* PROMPT *
Somewhere below is a line with "Schulgremien" and, later, a line with "YMO / YELLOW MAGIC"; repeat those two lines and all the lines between them, exactly as they are.

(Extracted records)
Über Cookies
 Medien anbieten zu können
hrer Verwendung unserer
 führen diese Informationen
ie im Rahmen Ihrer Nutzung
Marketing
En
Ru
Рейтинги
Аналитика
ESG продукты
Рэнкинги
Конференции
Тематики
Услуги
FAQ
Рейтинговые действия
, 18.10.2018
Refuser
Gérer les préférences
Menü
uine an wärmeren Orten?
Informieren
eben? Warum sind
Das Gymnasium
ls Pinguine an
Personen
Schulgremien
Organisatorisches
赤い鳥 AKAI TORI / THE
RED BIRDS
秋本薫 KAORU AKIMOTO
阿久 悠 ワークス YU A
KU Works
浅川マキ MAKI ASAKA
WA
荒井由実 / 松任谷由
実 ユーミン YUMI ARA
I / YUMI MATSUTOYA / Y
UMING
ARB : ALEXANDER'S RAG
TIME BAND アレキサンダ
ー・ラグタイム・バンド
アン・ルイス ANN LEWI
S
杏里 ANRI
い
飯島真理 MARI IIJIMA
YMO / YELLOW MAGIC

--

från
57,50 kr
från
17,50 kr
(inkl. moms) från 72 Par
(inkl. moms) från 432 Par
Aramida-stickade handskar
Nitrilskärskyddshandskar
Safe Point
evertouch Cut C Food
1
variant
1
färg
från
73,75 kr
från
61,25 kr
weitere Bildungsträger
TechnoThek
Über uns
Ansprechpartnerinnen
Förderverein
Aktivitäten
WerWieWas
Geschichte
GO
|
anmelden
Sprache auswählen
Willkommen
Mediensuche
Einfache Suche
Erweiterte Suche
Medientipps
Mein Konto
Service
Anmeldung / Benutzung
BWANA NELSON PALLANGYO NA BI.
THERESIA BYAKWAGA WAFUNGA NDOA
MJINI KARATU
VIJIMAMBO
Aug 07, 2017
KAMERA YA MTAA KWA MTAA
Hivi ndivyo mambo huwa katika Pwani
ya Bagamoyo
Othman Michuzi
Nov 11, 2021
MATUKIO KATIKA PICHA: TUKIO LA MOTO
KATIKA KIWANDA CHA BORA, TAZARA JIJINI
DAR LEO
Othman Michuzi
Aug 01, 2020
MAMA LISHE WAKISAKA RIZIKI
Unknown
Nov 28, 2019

* COMPLETED EXERCISE *
Schulgremien
Organisatorisches
赤い鳥 AKAI TORI / THE
RED BIRDS
秋本薫 KAORU AKIMOTO
阿久 悠 ワークス YU A
KU Works
浅川マキ MAKI ASAKA
WA
荒井由実 / 松任谷由
実 ユーミン YUMI ARA
I / YUMI MATSUTOYA / Y
UMING
ARB : ALEXANDER'S RAG
TIME BAND アレキサンダ
ー・ラグタイム・バンド
アン・ルイス ANN LEWI
S
杏里 ANRI
い
飯島真理 MARI IIJIMA
YMO / YELLOW MAGIC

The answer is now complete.